What external factors impact your business? The answer to this question can quickly balloon out of proportion so be sure to set a scope from the beginning of how many degrees out you feel it’s appropriate to measure.
Once you have the scope set, then you should be able to narrow down the markets that most impact your business.
To measure the health of markets different metrics are used by different industries so be sure to research what the standard industry metrics are for a given industry. You can then compare these standard metrics to your business and examine how they have historically impacted your firm. Many times, a strong correlation won’t be visible when compared to your firm’s total revenue so be sure to check this against the appropriate business units. Another thing to control for when checking these correlations is the changing structure of your firm and the resources available to revenue generation.
After completing this process, you should be left with a group of market metrics for various markets that impact your business.

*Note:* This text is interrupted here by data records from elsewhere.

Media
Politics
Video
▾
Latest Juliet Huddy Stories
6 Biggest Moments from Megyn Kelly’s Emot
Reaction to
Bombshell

There are many ways you can source the data for your project and we have listed a few of the most common below. Since very few companies operate exactly like the standard firm in their industry, some data may not be available through traditional sources. This is typically where the primary data generation services of a research firm come into play but it is possible to do this with internal resources if they are available.
Surveys Interviews Focus Groups Social Media Public Data Sets Competitor Sources Private Data Sets Industry Sources
A first-pass analysis before MI data is distributed throughout the firm is critical to the efficiency of the project. This is where key trends and insights are distilled, and the messaging is crafted. It is important to identify your audience at this stage and adjust your messaging accordingly.
Compiling the analysis and data in a way that is easily usable to individual functional groups is critical. Data visualization plays a big role here as graphics are able to better communicate complex data than lengthy reports. It is also common for firms to create multiple dashboards out of the data that are tailored to specific functional groups.
We are a big believer in distributing market intelligence throughout your firm as it empowers strategic thinking throughout the organization. This can have multiple benefits as front-line employees begin to make decisions that more regularly align with the corporate goals. Distribution should occur through channels that are easy for employees to access whenever necessary. Most of the information gathered is specifically useful to your firm and is comprised of primarily public (or readily accessible) data sources, it is advised that accessibility and usability be prioritized over access controls.
We have found that dashboards are the most effective way to communicate this type of information. They allow for updates to be pushed simultaneously to all users, they are always readily available, and they communicate the information in an easy to understand graphical way.
It is important to include an explanation of the data to users to ensure everyone is on the same page when it comes to interpreting it. This education component is often overlooked but it is simple to implement and vastly reduces miscommunication errors.
Once gathered, the data should NOT remain static. Markets are constantly evolving, and new data and events are occurring continuously. Setting update intervals from the beginning helps ensure your market intelligence program remains applicable.
Keeping track of changes in the metrics and alerting users is another key task that should be set up from the start. This is where continued trend analysis can deliver on the promises of the project.